Your assignment:
Print each line of the listing below verbatim, in its original order and with its original line breaks.

Start of Provided material

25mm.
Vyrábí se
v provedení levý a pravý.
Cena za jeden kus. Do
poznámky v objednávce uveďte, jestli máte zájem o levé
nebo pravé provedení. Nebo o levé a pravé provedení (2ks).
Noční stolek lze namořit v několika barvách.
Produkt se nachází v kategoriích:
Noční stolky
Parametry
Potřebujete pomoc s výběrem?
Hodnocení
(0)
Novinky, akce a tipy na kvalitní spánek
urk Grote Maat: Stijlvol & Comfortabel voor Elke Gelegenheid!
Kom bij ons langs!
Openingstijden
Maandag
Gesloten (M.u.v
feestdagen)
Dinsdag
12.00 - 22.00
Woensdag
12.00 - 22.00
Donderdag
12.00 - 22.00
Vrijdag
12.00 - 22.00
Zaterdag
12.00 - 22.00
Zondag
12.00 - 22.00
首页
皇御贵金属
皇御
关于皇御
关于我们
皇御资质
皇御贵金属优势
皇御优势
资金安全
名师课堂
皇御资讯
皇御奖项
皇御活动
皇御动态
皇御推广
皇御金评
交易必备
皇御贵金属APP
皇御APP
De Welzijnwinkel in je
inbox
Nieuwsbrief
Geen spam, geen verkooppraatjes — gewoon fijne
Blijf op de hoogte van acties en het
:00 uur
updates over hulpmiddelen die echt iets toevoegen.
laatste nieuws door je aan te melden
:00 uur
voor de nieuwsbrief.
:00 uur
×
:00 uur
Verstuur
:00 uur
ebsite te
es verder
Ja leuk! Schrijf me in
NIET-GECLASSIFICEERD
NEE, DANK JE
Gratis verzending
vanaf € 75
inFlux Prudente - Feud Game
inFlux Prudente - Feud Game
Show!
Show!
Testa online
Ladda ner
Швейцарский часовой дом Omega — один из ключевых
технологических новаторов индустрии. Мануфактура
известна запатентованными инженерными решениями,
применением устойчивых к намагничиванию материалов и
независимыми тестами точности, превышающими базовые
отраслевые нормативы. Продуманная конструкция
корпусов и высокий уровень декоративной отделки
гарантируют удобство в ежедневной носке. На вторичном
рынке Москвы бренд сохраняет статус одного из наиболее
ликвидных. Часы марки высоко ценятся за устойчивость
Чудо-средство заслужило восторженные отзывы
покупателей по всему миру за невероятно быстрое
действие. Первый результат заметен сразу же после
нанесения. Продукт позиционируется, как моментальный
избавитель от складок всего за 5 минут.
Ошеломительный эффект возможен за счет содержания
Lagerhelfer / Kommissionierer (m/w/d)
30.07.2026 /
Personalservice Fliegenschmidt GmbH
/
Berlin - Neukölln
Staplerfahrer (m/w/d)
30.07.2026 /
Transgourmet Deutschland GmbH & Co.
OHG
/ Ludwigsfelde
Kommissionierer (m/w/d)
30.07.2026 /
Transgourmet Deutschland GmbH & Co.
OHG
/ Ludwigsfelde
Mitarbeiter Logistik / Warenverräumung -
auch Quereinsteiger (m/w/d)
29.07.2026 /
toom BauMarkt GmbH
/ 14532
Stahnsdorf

End of Provided material

Solution to this exercise:
25mm.
Vyrábí se
v provedení levý a pravý.
Cena za jeden kus. Do
poznámky v objednávce uveďte, jestli máte zájem o levé
nebo pravé provedení. Nebo o levé a pravé provedení (2ks).
Noční stolek lze namořit v několika barvách.
Produkt se nachází v kategoriích:
Noční stolky
Parametry
Potřebujete pomoc s výběrem?
Hodnocení
(0)
Novinky, akce a tipy na kvalitní spánek
urk Grote Maat: Stijlvol & Comfortabel voor Elke Gelegenheid!
Kom bij ons langs!
Openingstijden
Maandag
Gesloten (M.u.v
feestdagen)
Dinsdag
12.00 - 22.00
Woensdag
12.00 - 22.00
Donderdag
12.00 - 22.00
Vrijdag
12.00 - 22.00
Zaterdag
12.00 - 22.00
Zondag
12.00 - 22.00
首页
皇御贵金属
皇御
关于皇御
关于我们
皇御资质
皇御贵金属优势
皇御优势
资金安全
名师课堂
皇御资讯
皇御奖项
皇御活动
皇御动态
皇御推广
皇御金评
交易必备
皇御贵金属APP
皇御APP
De Welzijnwinkel in je
inbox
Nieuwsbrief
Geen spam, geen verkooppraatjes — gewoon fijne
Blijf op de hoogte van acties en het
:00 uur
updates over hulpmiddelen die echt iets toevoegen.
laatste nieuws door je aan te melden
:00 uur
voor de nieuwsbrief.
:00 uur
×
:00 uur
Verstuur
:00 uur
ebsite te
es verder
Ja leuk! Schrijf me in
NIET-GECLASSIFICEERD
NEE, DANK JE
Gratis verzending
vanaf € 75
inFlux Prudente - Feud Game
inFlux Prudente - Feud Game
Show!
Show!
Testa online
Ladda ner
Швейцарский часовой дом Omega — один из ключевых
технологических новаторов индустрии. Мануфактура
известна запатентованными инженерными решениями,
применением устойчивых к намагничиванию материалов и
независимыми тестами точности, превышающими базовые
отраслевые нормативы. Продуманная конструкция
корпусов и высокий уровень декоративной отделки
гарантируют удобство в ежедневной носке. На вторичном
рынке Москвы бренд сохраняет статус одного из наиболее
ликвидных. Часы марки высоко ценятся за устойчивость
Чудо-средство заслужило восторженные отзывы
покупателей по всему миру за невероятно быстрое
действие. Первый результат заметен сразу же после
нанесения. Продукт позиционируется, как моментальный
избавитель от складок всего за 5 минут.
Ошеломительный эффект возможен за счет содержания
Lagerhelfer / Kommissionierer (m/w/d)
30.07.2026 /
Personalservice Fliegenschmidt GmbH
/
Berlin - Neukölln
Staplerfahrer (m/w/d)
30.07.2026 /
Transgourmet Deutschland GmbH & Co.
OHG
/ Ludwigsfelde
Kommissionierer (m/w/d)
30.07.2026 /
Transgourmet Deutschland GmbH & Co.
OHG
/ Ludwigsfelde
Mitarbeiter Logistik / Warenverräumung -
auch Quereinsteiger (m/w/d)
29.07.2026 /
toom BauMarkt GmbH
/ 14532
Stahnsdorf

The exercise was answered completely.